— REQUIRED ACTION —
Reproduce every one of the records below, word for word, with no changes.

— EXERCISE DATA —

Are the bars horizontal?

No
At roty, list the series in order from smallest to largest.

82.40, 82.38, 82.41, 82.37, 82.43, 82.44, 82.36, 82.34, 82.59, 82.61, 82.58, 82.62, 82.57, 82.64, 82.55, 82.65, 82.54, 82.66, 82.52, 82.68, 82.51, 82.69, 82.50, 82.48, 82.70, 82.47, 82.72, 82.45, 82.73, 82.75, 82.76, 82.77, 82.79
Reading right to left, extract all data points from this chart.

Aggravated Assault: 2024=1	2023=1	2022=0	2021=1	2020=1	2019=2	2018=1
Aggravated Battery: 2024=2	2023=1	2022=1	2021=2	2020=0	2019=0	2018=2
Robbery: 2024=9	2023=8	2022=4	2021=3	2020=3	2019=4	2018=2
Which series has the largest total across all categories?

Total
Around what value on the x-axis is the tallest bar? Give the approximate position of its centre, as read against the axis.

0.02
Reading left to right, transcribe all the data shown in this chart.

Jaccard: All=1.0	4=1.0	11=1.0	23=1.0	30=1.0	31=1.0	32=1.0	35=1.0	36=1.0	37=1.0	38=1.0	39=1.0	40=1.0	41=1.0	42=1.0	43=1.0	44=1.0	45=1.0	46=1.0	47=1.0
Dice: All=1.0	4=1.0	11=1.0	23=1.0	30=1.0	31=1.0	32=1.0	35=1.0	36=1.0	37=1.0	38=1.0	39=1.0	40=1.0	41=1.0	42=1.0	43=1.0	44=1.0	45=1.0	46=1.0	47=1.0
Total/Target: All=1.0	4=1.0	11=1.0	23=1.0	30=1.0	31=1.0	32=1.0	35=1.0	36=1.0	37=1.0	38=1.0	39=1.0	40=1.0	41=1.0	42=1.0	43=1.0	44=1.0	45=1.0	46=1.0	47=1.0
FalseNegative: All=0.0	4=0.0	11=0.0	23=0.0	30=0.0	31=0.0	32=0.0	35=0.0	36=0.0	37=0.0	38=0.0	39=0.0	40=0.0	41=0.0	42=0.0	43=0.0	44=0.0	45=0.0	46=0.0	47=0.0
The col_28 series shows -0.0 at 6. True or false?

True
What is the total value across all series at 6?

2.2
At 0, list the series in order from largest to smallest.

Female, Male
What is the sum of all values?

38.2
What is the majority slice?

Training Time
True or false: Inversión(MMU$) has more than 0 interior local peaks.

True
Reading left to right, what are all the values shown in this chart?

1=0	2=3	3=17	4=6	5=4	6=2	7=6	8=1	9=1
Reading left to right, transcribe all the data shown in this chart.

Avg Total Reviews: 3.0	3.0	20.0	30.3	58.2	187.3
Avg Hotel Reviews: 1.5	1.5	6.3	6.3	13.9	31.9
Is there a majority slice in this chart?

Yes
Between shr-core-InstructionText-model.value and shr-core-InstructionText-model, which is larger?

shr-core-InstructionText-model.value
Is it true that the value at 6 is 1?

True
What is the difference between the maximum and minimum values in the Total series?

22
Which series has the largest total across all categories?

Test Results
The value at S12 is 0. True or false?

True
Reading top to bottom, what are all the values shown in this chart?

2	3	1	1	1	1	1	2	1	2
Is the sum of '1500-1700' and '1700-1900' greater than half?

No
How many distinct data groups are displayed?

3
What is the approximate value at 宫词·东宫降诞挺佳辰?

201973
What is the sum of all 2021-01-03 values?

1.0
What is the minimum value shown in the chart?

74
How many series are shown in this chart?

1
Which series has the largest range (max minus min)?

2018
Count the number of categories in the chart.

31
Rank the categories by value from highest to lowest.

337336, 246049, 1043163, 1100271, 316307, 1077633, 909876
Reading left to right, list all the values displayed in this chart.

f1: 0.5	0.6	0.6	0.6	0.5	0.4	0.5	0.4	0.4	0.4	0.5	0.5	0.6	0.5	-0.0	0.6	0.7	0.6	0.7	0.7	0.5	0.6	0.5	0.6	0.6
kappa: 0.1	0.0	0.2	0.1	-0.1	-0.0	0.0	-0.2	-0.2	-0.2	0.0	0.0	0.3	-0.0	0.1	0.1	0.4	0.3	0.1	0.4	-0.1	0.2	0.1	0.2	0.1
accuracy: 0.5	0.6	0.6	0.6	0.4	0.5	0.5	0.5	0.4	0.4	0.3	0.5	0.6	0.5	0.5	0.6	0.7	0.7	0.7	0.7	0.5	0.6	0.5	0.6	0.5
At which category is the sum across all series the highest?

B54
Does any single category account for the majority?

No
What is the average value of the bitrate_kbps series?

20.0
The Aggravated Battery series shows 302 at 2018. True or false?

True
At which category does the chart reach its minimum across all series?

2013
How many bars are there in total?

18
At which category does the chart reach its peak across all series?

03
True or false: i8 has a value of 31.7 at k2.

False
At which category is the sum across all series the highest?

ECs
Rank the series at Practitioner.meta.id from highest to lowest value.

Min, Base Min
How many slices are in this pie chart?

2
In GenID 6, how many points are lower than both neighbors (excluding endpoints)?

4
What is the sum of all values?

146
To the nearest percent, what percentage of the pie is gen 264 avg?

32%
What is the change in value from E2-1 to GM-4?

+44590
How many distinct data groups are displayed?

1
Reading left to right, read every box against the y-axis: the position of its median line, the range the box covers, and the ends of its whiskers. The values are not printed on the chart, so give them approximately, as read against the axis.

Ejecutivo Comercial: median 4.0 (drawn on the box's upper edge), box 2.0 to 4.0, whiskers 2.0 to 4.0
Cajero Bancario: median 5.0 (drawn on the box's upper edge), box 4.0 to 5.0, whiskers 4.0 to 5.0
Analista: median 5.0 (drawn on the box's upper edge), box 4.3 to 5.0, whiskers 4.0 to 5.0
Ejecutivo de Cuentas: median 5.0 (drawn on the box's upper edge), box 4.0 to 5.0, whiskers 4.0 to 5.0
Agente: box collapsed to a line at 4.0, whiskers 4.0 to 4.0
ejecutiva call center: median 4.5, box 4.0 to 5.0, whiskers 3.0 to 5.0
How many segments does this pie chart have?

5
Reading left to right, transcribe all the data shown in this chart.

— ANSWER FOR THE TASK —
Are the bars horizontal?

No
At roty, list the series in order from smallest to largest.

82.40, 82.38, 82.41, 82.37, 82.43, 82.44, 82.36, 82.34, 82.59, 82.61, 82.58, 82.62, 82.57, 82.64, 82.55, 82.65, 82.54, 82.66, 82.52, 82.68, 82.51, 82.69, 82.50, 82.48, 82.70, 82.47, 82.72, 82.45, 82.73, 82.75, 82.76, 82.77, 82.79
Reading right to left, extract all data points from this chart.

Aggravated Assault: 2024=1	2023=1	2022=0	2021=1	2020=1	2019=2	2018=1
Aggravated Battery: 2024=2	2023=1	2022=1	2021=2	2020=0	2019=0	2018=2
Robbery: 2024=9	2023=8	2022=4	2021=3	2020=3	2019=4	2018=2
Which series has the largest total across all categories?

Total
Around what value on the x-axis is the tallest bar? Give the approximate position of its centre, as read against the axis.

0.02
Reading left to right, transcribe all the data shown in this chart.

Jaccard: All=1.0	4=1.0	11=1.0	23=1.0	30=1.0	31=1.0	32=1.0	35=1.0	36=1.0	37=1.0	38=1.0	39=1.0	40=1.0	41=1.0	42=1.0	43=1.0	44=1.0	45=1.0	46=1.0	47=1.0
Dice: All=1.0	4=1.0	11=1.0	23=1.0	30=1.0	31=1.0	32=1.0	35=1.0	36=1.0	37=1.0	38=1.0	39=1.0	40=1.0	41=1.0	42=1.0	43=1.0	44=1.0	45=1.0	46=1.0	47=1.0
Total/Target: All=1.0	4=1.0	11=1.0	23=1.0	30=1.0	31=1.0	32=1.0	35=1.0	36=1.0	37=1.0	38=1.0	39=1.0	40=1.0	41=1.0	42=1.0	43=1.0	44=1.0	45=1.0	46=1.0	47=1.0
FalseNegative: All=0.0	4=0.0	11=0.0	23=0.0	30=0.0	31=0.0	32=0.0	35=0.0	36=0.0	37=0.0	38=0.0	39=0.0	40=0.0	41=0.0	42=0.0	43=0.0	44=0.0	45=0.0	46=0.0	47=0.0
The col_28 series shows -0.0 at 6. True or false?

True
What is the total value across all series at 6?

2.2
At 0, list the series in order from largest to smallest.

Female, Male
What is the sum of all values?

38.2
What is the majority slice?

Training Time
True or false: Inversión(MMU$) has more than 0 interior local peaks.

True
Reading left to right, what are all the values shown in this chart?

1=0	2=3	3=17	4=6	5=4	6=2	7=6	8=1	9=1
Reading left to right, transcribe all the data shown in this chart.

Avg Total Reviews: 3.0	3.0	20.0	30.3	58.2	187.3
Avg Hotel Reviews: 1.5	1.5	6.3	6.3	13.9	31.9
Is there a majority slice in this chart?

Yes
Between shr-core-InstructionText-model.value and shr-core-InstructionText-model, which is larger?

shr-core-InstructionText-model.value
Is it true that the value at 6 is 1?

True
What is the difference between the maximum and minimum values in the Total series?

22
Which series has the largest total across all categories?

Test Results
The value at S12 is 0. True or false?

True
Reading top to bottom, what are all the values shown in this chart?

2	3	1	1	1	1	1	2	1	2
Is the sum of '1500-1700' and '1700-1900' greater than half?

No
How many distinct data groups are displayed?

3
What is the approximate value at 宫词·东宫降诞挺佳辰?

201973
What is the sum of all 2021-01-03 values?

1.0
What is the minimum value shown in the chart?

74
How many series are shown in this chart?

1
Which series has the largest range (max minus min)?

2018
Count the number of categories in the chart.

31
Rank the categories by value from highest to lowest.

337336, 246049, 1043163, 1100271, 316307, 1077633, 909876
Reading left to right, list all the values displayed in this chart.

f1: 0.5	0.6	0.6	0.6	0.5	0.4	0.5	0.4	0.4	0.4	0.5	0.5	0.6	0.5	-0.0	0.6	0.7	0.6	0.7	0.7	0.5	0.6	0.5	0.6	0.6
kappa: 0.1	0.0	0.2	0.1	-0.1	-0.0	0.0	-0.2	-0.2	-0.2	0.0	0.0	0.3	-0.0	0.1	0.1	0.4	0.3	0.1	0.4	-0.1	0.2	0.1	0.2	0.1
accuracy: 0.5	0.6	0.6	0.6	0.4	0.5	0.5	0.5	0.4	0.4	0.3	0.5	0.6	0.5	0.5	0.6	0.7	0.7	0.7	0.7	0.5	0.6	0.5	0.6	0.5
At which category is the sum across all series the highest?

B54
Does any single category account for the majority?

No
What is the average value of the bitrate_kbps series?

20.0
The Aggravated Battery series shows 302 at 2018. True or false?

True
At which category does the chart reach its minimum across all series?

2013
How many bars are there in total?

18
At which category does the chart reach its peak across all series?

03
True or false: i8 has a value of 31.7 at k2.

False
At which category is the sum across all series the highest?

ECs
Rank the series at Practitioner.meta.id from highest to lowest value.

Min, Base Min
How many slices are in this pie chart?

2
In GenID 6, how many points are lower than both neighbors (excluding endpoints)?

4
What is the sum of all values?

146
To the nearest percent, what percentage of the pie is gen 264 avg?

32%
What is the change in value from E2-1 to GM-4?

+44590
How many distinct data groups are displayed?

1
Reading left to right, read every box against the y-axis: the position of its median line, the range the box covers, and the ends of its whiskers. The values are not printed on the chart, so give them approximately, as read against the axis.

Ejecutivo Comercial: median 4.0 (drawn on the box's upper edge), box 2.0 to 4.0, whiskers 2.0 to 4.0
Cajero Bancario: median 5.0 (drawn on the box's upper edge), box 4.0 to 5.0, whiskers 4.0 to 5.0
Analista: median 5.0 (drawn on the box's upper edge), box 4.3 to 5.0, whiskers 4.0 to 5.0
Ejecutivo de Cuentas: median 5.0 (drawn on the box's upper edge), box 4.0 to 5.0, whiskers 4.0 to 5.0
Agente: box collapsed to a line at 4.0, whiskers 4.0 to 4.0
ejecutiva call center: median 4.5, box 4.0 to 5.0, whiskers 3.0 to 5.0
How many segments does this pie chart have?

5
Reading left to right, transcribe all the data shown in this chart.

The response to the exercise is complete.